● **Records drawn from a dataset**:
++++++

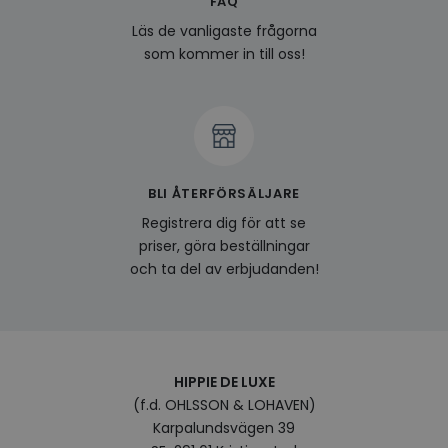
FAQ
last_viewed_products
www.hippiedeluxe.se
Session
Denna
och l
Läs de vanligaste frågorna
produ
som kommer in till oss!
av en
att fö
surfu
genom
relev
baser
surfhi
bcookie
1 år
Detta
Microsoft
MSN 1
Corporation
BLI ÅTERFÖRSÄLJARE
för at
.linkedin.com
på we
Registrera dig för att se
socia
priser, göra beställningar
visitorid
.www.hippiedeluxe.se
1 år
Denna
och ta del av erbjudanden!
använ
ident
besök
förbä
använ
genom
perso
och i
HIPPIE DE LUXE
på be
prefe
(f.d. OHLSSON & LOHAVEN)
surfhi
Karpalundsvägen 39
VISITOR_INFO1_LIVE
5
Denna
Google LLC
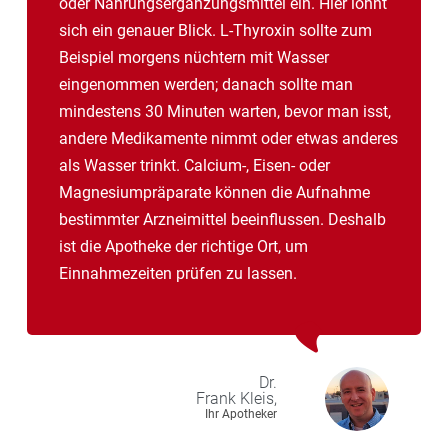
oder Nahrungsergänzungsmittel ein. Hier lohnt
sich ein genauer Blick. L-Thyroxin sollte zum
Beispiel morgens nüchtern mit Wasser
eingenommen werden; danach sollte man
mindestens 30 Minuten warten, bevor man isst,
andere Medikamente nimmt oder etwas anderes
als Wasser trinkt. Calcium-, Eisen- oder
Magnesiumpräparate können die Aufnahme
bestimmter Arzneimittel beeinflussen. Deshalb
ist die Apotheke der richtige Ort, um
Einnahmezeiten prüfen zu lassen.
Dr.
Frank
Kleis,
Ihr Apotheker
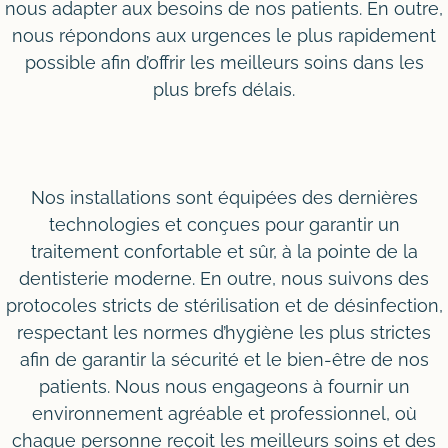
nous adapter aux besoins de nos patients. En outre,
nous répondons aux urgences le plus rapidement
possible afin d’offrir les meilleurs soins dans les
plus brefs délais.
Nos installations sont équipées des dernières
technologies et conçues pour garantir un
traitement confortable et sûr, à la pointe de la
dentisterie moderne. En outre, nous suivons des
protocoles stricts de stérilisation et de désinfection,
respectant les normes d’hygiène les plus strictes
afin de garantir la sécurité et le bien-être de nos
patients. Nous nous engageons à fournir un
environnement agréable et professionnel, où
chaque personne reçoit les meilleurs soins et des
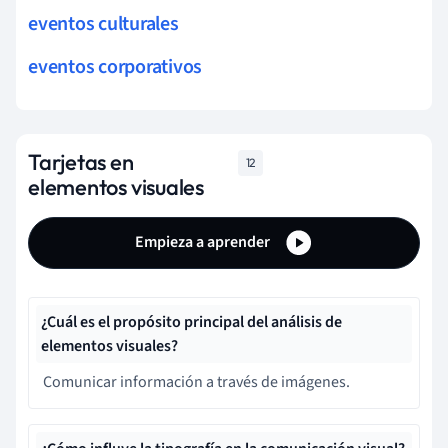
eventos culturales
eventos corporativos
Tarjetas en
12
elementos visuales
Empieza a aprender
¿Cuál es el propósito principal del análisis de
elementos visuales?
Comunicar información a través de imágenes.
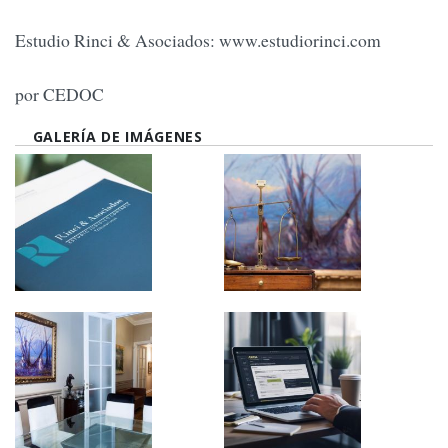
Estudio Rinci & Asociados: www.estudiorinci.com
por CEDOC
GALERÍA DE IMÁGENES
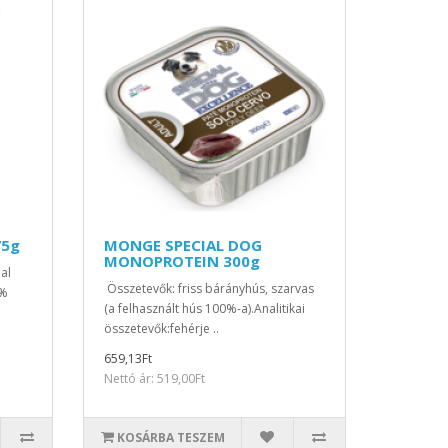
75g
MONGE SPECIAL DOG
MONOPROTEIN 300g
al
Összetevők: friss bárányhús, szarvas
0%
(a felhasznált hús 100%-a).Analitikai
.
összetevők:fehérje ..
659,13Ft
Nettó ár: 519,00Ft
KOSÁRBA TESZEM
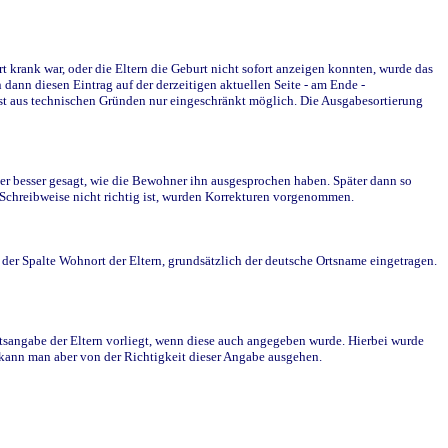
krank war, oder die Eltern die Geburt nicht sofort anzeigen konnten, wurde das
ann diesen Eintrag auf der derzeitigen aktuellen Seite - am Ende -
st aus technischen Gründen nur eingeschränkt möglich. Die Ausgabesortierung
r besser gesagt, wie die Bewohner ihn ausgesprochen haben. Später dann so
e Schreibweise nicht richtig ist, wurden Korrekturen vorgenommen.
r Spalte Wohnort der Eltern, grundsätzlich der deutsche Ortsname eingetragen.
rtsangabe der Eltern vorliegt, wenn diese auch angegeben wurde. Hierbei wurde
d kann man aber von der Richtigkeit dieser Angabe ausgehen.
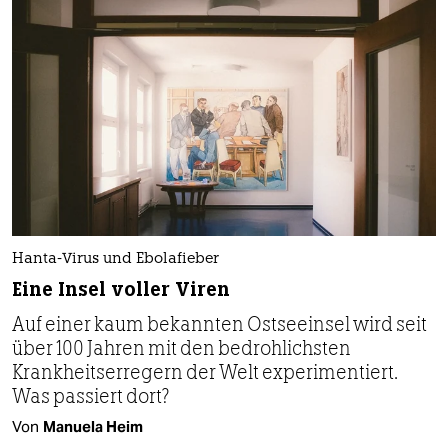
Hanta-Virus und Ebolafieber
Eine Insel voller Viren
Auf einer kaum bekannten Ostseeinsel wird seit
über 100 Jahren mit den bedrohlichsten
Krankheitserregern der Welt experimentiert.
Was passiert dort?
Von
Manuela Heim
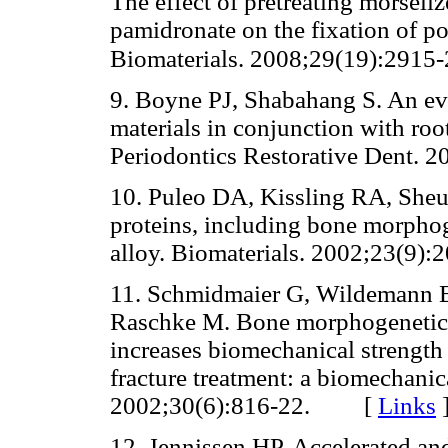
The effect of pretreating morsel
pamidronate on the fixation of p
Biomaterials. 2008;29(19):2915
9. Boyne PJ, Shabahang S. An eva
materials in conjunction with roo
Periodontics Restorative Dent
10. Puleo DA, Kissling RA, Sheu
proteins, including bone morphog
alloy. Biomaterials. 2002;23(
11. Schmidmaier G, Wildemann B
Raschke M. Bone morphogenetic p
increases biomechanical strength
fracture treatment: a biomechanica
2002;30(6):816-22. [
Links
12. Jennissen HP. Accelerated an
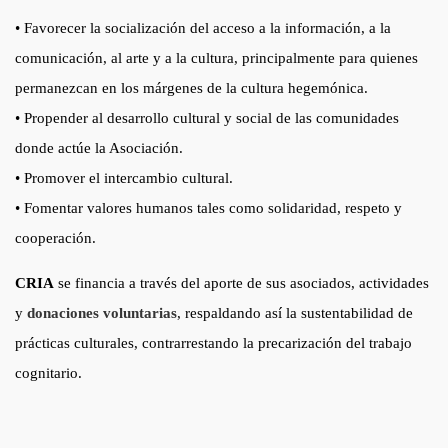
• Favorecer la socialización del acceso a la información, a la
comunicación, al arte y a la cultura, principalmente para quienes
permanezcan en los márgenes de la cultura hegemónica.
• Propender al desarrollo cultural y social de las comunidades
donde actúe la Asociación.
• Promover el intercambio cultural.
• Fomentar valores humanos tales como solidaridad, respeto y
cooperación.
CRIA
se financia a través del aporte de sus asociados, actividades
y
donaciones voluntarias
, respaldando así la sustentabilidad de
prácticas culturales, contrarrestando la precarización del trabajo
cognitario.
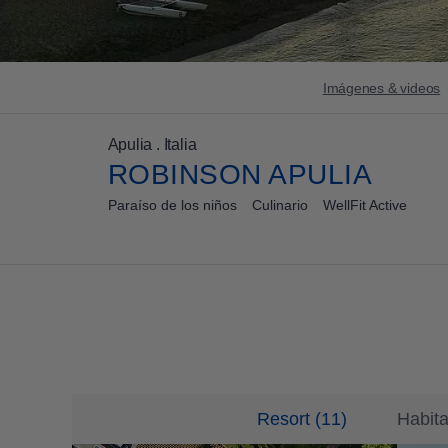
Imágenes & videos
Apulia . Italia
ROBINSON APULIA
Paraíso de los niños
Culinario
WellFit Active
Resort
(
11
)
Habit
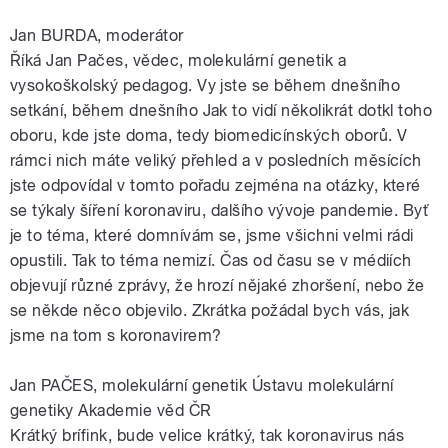
Jan BURDA, moderátor
Říká Jan Pačes, vědec, molekulární genetik a
vysokoškolský pedagog. Vy jste se během dnešního
setkání, během dnešního Jak to vidí několikrát dotkl toho
oboru, kde jste doma, tedy biomedicínských oborů. V
rámci nich máte veliký přehled a v posledních měsících
jste odpovídal v tomto pořadu zejména na otázky, které
se týkaly šíření koronaviru, dalšího vývoje pandemie. Byť
je to téma, které domnívám se, jsme všichni velmi rádi
opustili. Tak to téma nemizí. Čas od času se v médiích
objevují různé zprávy, že hrozí nějaké zhoršení, nebo že
se někde něco objevilo. Zkrátka požádal bych vás, jak
jsme na tom s koronavirem?
Jan PAČES, molekulární genetik Ústavu molekulární
genetiky Akademie věd ČR
Krátký brífink, bude velice krátký, tak koronavirus nás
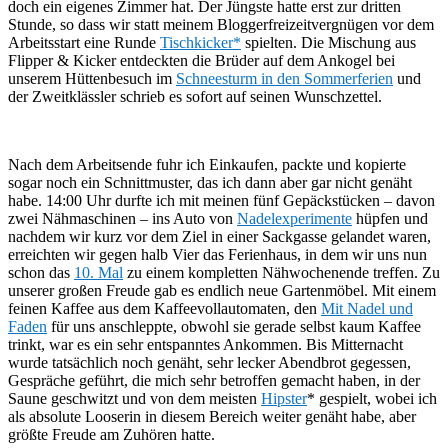
doch ein eigenes Zimmer hat. Der Jüngste hatte erst zur dritten
Stunde, so dass wir statt meinem Bloggerfreizeitvergnügen vor dem
Arbeitsstart eine Runde
Tischkicker*
spielten. Die Mischung aus
Flipper & Kicker entdeckten die Brüder auf dem Ankogel bei
unserem Hüttenbesuch im
Schneesturm in den Sommerferien
und
der Zweitklässler schrieb es sofort auf seinen Wunschzettel.
Nach dem Arbeitsende fuhr ich Einkaufen, packte und kopierte
sogar noch ein Schnittmuster, das ich dann aber gar nicht genäht
habe. 14:00 Uhr durfte ich mit meinen fünf Gepäckstücken – davon
zwei Nähmaschinen – ins Auto von
Nadelexperimente
hüpfen und
nachdem wir kurz vor dem Ziel in einer Sackgasse gelandet waren,
erreichten wir gegen halb Vier das Ferienhaus, in dem wir uns nun
schon das
10. Mal
zu einem kompletten Nähwochenende treffen. Zu
unserer großen Freude gab es endlich neue Gartenmöbel. Mit einem
feinen Kaffee aus dem Kaffeevollautomaten, den
Mit Nadel und
Faden
für uns anschleppte, obwohl sie gerade selbst kaum Kaffee
trinkt, war es ein sehr entspanntes Ankommen. Bis Mitternacht
wurde tatsächlich noch genäht, sehr lecker Abendbrot gegessen,
Gespräche geführt, die mich sehr betroffen gemacht haben, in der
Saune geschwitzt und von dem meisten
Hipster
* gespielt, wobei ich
als absolute Looserin in diesem Bereich weiter genäht habe, aber
größte Freude am Zuhören hatte.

++++++

● **What the task requires**:
Restate the entries verbatim and exclude any pictures.

● **Answer section**:
FAQ
last_viewed_products
www.hippiedeluxe.se
Session
Denna
och l
Läs de vanligaste frågorna
produ
som kommer in till oss!
av en
att fö
surfu
genom
relev
baser
surfhi
bcookie
1 år
Detta
Microsoft
MSN 1
Corporation
BLI ÅTERFÖRSÄLJARE
för at
.linkedin.com
på we
Registrera dig för att se
socia
priser, göra beställningar
visitorid
.www.hippiedeluxe.se
1 år
Denna
och ta del av erbjudanden!
använ
ident
besök
förbä
använ
genom
perso
och i
HIPPIE DE LUXE
på be
prefe
(f.d. OHLSSON & LOHAVEN)
surfhi
Karpalundsvägen 39
VISITOR_INFO1_LIVE
5
Denna
Google LLC
oder Nahrungsergänzungsmittel ein. Hier lohnt
sich ein genauer Blick. L-Thyroxin sollte zum
Beispiel morgens nüchtern mit Wasser
eingenommen werden; danach sollte man
mindestens 30 Minuten warten, bevor man isst,
andere Medikamente nimmt oder etwas anderes
als Wasser trinkt. Calcium-, Eisen- oder
Magnesiumpräparate können die Aufnahme
bestimmter Arzneimittel beeinflussen. Deshalb
ist die Apotheke der richtige Ort, um
Einnahmezeiten prüfen zu lassen.
Dr.
Frank
Kleis,
Ihr Apotheker
nous adapter aux besoins de nos patients. En outre,
nous répondons aux urgences le plus rapidement
possible afin d’offrir les meilleurs soins dans les
plus brefs délais.
Nos installations sont équipées des dernières
technologies et conçues pour garantir un
traitement confortable et sûr, à la pointe de la
dentisterie moderne. En outre, nous suivons des
protocoles stricts de stérilisation et de désinfection,
respectant les normes d’hygiène les plus strictes
afin de garantir la sécurité et le bien-être de nos
patients. Nous nous engageons à fournir un
environnement agréable et professionnel, où
chaque personne reçoit les meilleurs soins et des
eventos culturales
eventos corporativos
Tarjetas en
12
elementos visuales
Empieza a aprender
¿Cuál es el propósito principal del análisis de
elementos visuales?
Comunicar información a través de imágenes.
Estudio Rinci & Asociados: www.estudiorinci.com
por CEDOC
GALERÍA DE IMÁGENES
75g
MONGE SPECIAL DOG
MONOPROTEIN 300g
al
Összetevők: friss bárányhús, szarvas
0%
(a felhasznált hús 100%-a).Analitikai
.
összetevők:fehérje ..
659,13Ft
Nettó ár: 519,00Ft
KOSÁRBA TESZEM
krank war, oder die Eltern die Geburt nicht sofort anzeigen konnten, wurde das
ann diesen Eintrag auf der derzeitigen aktuellen Seite - am Ende -
st aus technischen Gründen nur eingeschränkt möglich. Die Ausgabesortierung
r besser gesagt, wie die Bewohner ihn ausgesprochen haben. Später dann so
e Schreibweise nicht richtig ist, wurden Korrekturen vorgenommen.
r Spalte Wohnort der Eltern, grundsätzlich der deutsche Ortsname eingetragen.
rtsangabe der Eltern vorliegt, wenn diese auch angegeben wurde. Hierbei wurde
d kann man aber von der Richtigkeit dieser Angabe ausgehen.
Hanta-Virus und Ebolafieber
Eine Insel voller Viren
Auf einer kaum bekannten Ostseeinsel wird seit
über 100 Jahren mit den bedrohlichsten
Krankheitserregern der Welt experimentiert.
Was passiert dort?
Von
Manuela Heim
The effect of pretreating morsel
pamidronate on the fixation of p
Biomaterials. 2008;29(19):2915
9. Boyne PJ, Shabahang S. An eva
materials in conjunction with roo
Periodontics Restorative Dent
10. Puleo DA, Kissling RA, Sheu
proteins, including bone morphog
alloy. Biomaterials. 2002;23(
11. Schmidmaier G, Wildemann B
Raschke M. Bone morphogenetic p
increases biomechanical strength
fracture treatment: a biomechanica
2002;30(6):816-22. [
Links
12. Jennissen HP. Accelerated an
• Favorecer la socialización del acceso a la información, a la
comunicación, al arte y a la cultura, principalmente para quienes
permanezcan en los márgenes de la cultura hegemónica.
• Propender al desarrollo cultural y social de las comunidades
donde actúe la Asociación.
• Promover el intercambio cultural.
• Fomentar valores humanos tales como solidaridad, respeto y
cooperación.
CRIA
se financia a través del aporte de sus asociados, actividades
y
donaciones voluntarias
, respaldando así la sustentabilidad de
prácticas culturales, contrarrestando la precarización del trabajo
cognitario.
Imágenes & videos
Apulia . Italia
ROBINSON APULIA
Paraíso de los niños
Culinario
WellFit Active
Resort
(
11
)
Habit
Jan BURDA, moderátor
Říká Jan Pačes, vědec, molekulární genetik a
vysokoškolský pedagog. Vy jste se během dnešního
setkání, během dnešního Jak to vidí několikrát dotkl toho
oboru, kde jste doma, tedy biomedicínských oborů. V
rámci nich máte veliký přehled a v posledních měsících
jste odpovídal v tomto pořadu zejména na otázky, které
se týkaly šíření koronaviru, dalšího vývoje pandemie. Byť
je to téma, které domnívám se, jsme všichni velmi rádi
opustili. Tak to téma nemizí. Čas od času se v médiích
objevují různé zprávy, že hrozí nějaké zhoršení, nebo že
se někde něco objevilo. Zkrátka požádal bych vás, jak
jsme na tom s koronavirem?
Jan PAČES, molekulární genetik Ústavu molekulární
genetiky Akademie věd ČR
Krátký brífink, bude velice krátký, tak koronavirus nás
doch ein eigenes Zimmer hat. Der Jüngste hatte erst zur dritten
Stunde, so dass wir statt meinem Bloggerfreizeitvergnügen vor dem
Arbeitsstart eine Runde
Tischkicker*
spielten. Die Mischung aus
Flipper & Kicker entdeckten die Brüder auf dem Ankogel bei
unserem Hüttenbesuch im
Schneesturm in den Sommerferien
und
der Zweitklässler schrieb es sofort auf seinen Wunschzettel.
Nach dem Arbeitsende fuhr ich Einkaufen, packte und kopierte
sogar noch ein Schnittmuster, das ich dann aber gar nicht genäht
habe. 14:00 Uhr durfte ich mit meinen fünf Gepäckstücken – davon
zwei Nähmaschinen – ins Auto von
Nadelexperimente
hüpfen und
nachdem wir kurz vor dem Ziel in einer Sackgasse gelandet waren,
erreichten wir gegen halb Vier das Ferienhaus, in dem wir uns nun
schon das
10. Mal
zu einem kompletten Nähwochenende treffen. Zu
unserer großen Freude gab es endlich neue Gartenmöbel. Mit einem
feinen Kaffee aus dem Kaffeevollautomaten, den
Mit Nadel und
Faden
für uns anschleppte, obwohl sie gerade selbst kaum Kaffee
trinkt, war es ein sehr entspanntes Ankommen. Bis Mitternacht
wurde tatsächlich noch genäht, sehr lecker Abendbrot gegessen,
Gespräche geführt, die mich sehr betroffen gemacht haben, in der
Saune geschwitzt und von dem meisten
Hipster
* gespielt, wobei ich
als absolute Looserin in diesem Bereich weiter genäht habe, aber
größte Freude am Zuhören hatte.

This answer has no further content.